▸ Assignment
Copy the material verbatim from its first line through the line containing "一个头像、一段语音，AI就能帮你发言", including both.

Transcribed page text:
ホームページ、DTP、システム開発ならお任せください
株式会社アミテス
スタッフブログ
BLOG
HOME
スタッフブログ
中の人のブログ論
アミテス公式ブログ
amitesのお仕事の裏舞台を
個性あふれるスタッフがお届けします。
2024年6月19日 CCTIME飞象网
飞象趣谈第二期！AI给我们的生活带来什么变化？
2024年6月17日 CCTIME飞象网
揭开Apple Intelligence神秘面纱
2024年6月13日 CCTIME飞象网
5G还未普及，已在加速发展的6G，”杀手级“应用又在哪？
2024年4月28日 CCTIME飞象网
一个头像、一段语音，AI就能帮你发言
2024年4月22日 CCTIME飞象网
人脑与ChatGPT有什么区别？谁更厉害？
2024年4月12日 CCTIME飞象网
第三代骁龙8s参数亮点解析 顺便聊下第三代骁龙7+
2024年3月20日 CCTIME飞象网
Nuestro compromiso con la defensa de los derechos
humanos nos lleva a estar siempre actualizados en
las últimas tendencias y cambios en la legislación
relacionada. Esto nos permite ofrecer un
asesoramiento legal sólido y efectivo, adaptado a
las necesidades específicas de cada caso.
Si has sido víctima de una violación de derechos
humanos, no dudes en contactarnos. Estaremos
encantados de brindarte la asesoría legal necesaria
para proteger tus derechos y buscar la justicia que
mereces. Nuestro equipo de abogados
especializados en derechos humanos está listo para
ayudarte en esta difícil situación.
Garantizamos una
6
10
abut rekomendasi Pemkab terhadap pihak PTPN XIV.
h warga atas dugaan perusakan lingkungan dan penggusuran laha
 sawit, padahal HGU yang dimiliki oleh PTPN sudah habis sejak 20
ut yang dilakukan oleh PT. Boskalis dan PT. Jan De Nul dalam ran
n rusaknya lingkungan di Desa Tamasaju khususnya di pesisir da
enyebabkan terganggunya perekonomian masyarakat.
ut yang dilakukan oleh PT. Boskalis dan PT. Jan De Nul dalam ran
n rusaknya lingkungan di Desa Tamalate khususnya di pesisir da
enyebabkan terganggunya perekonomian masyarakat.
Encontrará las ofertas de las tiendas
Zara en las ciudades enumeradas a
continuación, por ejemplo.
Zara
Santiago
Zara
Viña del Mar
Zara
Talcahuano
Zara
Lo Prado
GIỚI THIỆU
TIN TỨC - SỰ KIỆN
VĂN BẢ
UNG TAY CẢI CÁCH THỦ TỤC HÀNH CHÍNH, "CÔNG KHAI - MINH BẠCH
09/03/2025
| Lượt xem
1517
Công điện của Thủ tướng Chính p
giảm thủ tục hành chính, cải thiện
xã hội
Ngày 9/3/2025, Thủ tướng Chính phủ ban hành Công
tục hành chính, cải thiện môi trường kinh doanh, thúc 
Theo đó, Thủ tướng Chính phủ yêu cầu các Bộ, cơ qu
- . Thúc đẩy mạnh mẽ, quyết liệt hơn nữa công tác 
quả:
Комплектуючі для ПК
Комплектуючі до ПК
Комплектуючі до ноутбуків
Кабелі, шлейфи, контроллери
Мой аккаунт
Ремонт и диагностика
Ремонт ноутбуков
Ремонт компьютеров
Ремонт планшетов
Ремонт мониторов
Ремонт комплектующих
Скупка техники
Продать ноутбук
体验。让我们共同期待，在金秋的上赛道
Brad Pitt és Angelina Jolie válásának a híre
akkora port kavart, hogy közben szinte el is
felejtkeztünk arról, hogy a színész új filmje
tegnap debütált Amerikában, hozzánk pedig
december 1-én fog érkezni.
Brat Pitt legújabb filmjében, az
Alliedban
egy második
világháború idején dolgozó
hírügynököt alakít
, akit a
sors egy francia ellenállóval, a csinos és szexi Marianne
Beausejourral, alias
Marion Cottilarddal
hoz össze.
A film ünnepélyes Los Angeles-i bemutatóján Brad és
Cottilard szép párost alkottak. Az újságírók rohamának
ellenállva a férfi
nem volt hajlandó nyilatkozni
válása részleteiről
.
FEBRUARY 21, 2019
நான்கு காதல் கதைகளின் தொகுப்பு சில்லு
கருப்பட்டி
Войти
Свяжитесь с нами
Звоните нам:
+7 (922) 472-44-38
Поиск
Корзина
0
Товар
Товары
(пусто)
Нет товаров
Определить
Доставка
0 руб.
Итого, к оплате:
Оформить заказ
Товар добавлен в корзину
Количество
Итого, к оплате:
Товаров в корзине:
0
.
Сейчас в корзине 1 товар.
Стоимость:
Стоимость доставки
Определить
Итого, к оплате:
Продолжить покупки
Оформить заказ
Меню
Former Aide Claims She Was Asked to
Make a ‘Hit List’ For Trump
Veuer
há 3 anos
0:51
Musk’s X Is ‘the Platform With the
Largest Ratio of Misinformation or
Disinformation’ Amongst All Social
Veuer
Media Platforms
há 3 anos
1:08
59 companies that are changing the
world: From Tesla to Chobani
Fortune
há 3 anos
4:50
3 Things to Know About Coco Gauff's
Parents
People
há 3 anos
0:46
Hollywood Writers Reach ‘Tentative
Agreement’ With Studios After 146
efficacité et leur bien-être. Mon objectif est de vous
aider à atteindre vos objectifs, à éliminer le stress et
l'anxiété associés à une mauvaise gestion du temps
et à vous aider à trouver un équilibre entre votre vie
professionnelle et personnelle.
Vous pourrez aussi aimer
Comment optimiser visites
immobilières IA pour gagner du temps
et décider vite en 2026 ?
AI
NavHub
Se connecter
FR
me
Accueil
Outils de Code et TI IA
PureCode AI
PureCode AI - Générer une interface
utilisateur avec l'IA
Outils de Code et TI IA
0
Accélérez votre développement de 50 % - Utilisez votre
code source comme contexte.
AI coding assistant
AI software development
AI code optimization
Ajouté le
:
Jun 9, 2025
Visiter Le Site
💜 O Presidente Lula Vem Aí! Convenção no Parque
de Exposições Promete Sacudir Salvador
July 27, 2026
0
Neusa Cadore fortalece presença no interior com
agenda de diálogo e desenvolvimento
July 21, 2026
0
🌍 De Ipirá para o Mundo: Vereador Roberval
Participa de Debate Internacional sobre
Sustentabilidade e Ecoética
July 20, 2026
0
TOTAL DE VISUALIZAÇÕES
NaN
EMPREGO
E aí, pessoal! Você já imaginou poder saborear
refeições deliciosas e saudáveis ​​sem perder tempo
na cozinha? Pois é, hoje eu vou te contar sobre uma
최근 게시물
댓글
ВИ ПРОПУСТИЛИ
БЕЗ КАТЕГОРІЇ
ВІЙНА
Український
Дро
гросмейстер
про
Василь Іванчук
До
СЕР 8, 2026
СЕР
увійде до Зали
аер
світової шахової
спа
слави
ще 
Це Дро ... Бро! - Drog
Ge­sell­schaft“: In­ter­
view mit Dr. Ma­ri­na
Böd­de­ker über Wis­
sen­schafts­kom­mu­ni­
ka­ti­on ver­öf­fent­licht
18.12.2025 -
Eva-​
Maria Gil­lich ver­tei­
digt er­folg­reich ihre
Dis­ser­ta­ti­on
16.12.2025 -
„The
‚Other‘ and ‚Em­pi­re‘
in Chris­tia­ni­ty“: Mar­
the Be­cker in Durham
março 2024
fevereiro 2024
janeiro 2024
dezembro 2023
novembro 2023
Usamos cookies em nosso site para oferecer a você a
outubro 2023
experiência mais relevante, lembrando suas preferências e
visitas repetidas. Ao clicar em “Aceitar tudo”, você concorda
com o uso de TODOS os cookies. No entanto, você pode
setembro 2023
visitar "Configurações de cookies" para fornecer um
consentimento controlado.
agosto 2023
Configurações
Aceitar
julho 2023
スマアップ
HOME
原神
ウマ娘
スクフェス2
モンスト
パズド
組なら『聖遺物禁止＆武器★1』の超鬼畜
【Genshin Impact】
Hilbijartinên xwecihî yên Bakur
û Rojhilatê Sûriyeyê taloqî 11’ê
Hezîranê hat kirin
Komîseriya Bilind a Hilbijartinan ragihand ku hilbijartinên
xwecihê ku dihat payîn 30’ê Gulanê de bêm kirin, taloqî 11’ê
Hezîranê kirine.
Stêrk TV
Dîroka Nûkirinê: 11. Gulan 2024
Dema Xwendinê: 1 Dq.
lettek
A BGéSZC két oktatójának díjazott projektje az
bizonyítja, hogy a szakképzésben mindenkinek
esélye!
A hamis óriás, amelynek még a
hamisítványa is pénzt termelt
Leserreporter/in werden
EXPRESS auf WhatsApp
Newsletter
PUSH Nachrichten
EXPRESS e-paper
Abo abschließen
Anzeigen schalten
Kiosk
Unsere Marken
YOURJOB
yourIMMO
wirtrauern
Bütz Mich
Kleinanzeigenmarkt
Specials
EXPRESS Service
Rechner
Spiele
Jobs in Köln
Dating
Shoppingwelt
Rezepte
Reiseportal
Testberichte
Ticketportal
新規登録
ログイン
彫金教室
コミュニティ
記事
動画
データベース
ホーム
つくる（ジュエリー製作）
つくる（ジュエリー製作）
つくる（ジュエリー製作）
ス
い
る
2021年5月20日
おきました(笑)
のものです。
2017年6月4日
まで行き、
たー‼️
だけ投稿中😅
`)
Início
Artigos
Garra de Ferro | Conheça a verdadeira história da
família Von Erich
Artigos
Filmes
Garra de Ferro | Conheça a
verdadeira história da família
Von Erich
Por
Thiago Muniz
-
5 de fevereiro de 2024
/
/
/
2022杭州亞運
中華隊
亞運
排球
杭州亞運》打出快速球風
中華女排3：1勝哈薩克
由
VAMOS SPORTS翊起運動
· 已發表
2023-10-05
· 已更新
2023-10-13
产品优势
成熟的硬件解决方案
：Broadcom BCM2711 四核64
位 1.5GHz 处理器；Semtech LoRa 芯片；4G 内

▸ Solution for this exercise
ホームページ、DTP、システム開発ならお任せください
株式会社アミテス
スタッフブログ
BLOG
HOME
スタッフブログ
中の人のブログ論
アミテス公式ブログ
amitesのお仕事の裏舞台を
個性あふれるスタッフがお届けします。
2024年6月19日 CCTIME飞象网
飞象趣谈第二期！AI给我们的生活带来什么变化？
2024年6月17日 CCTIME飞象网
揭开Apple Intelligence神秘面纱
2024年6月13日 CCTIME飞象网
5G还未普及，已在加速发展的6G，”杀手级“应用又在哪？
2024年4月28日 CCTIME飞象网
一个头像、一段语音，AI就能帮你发言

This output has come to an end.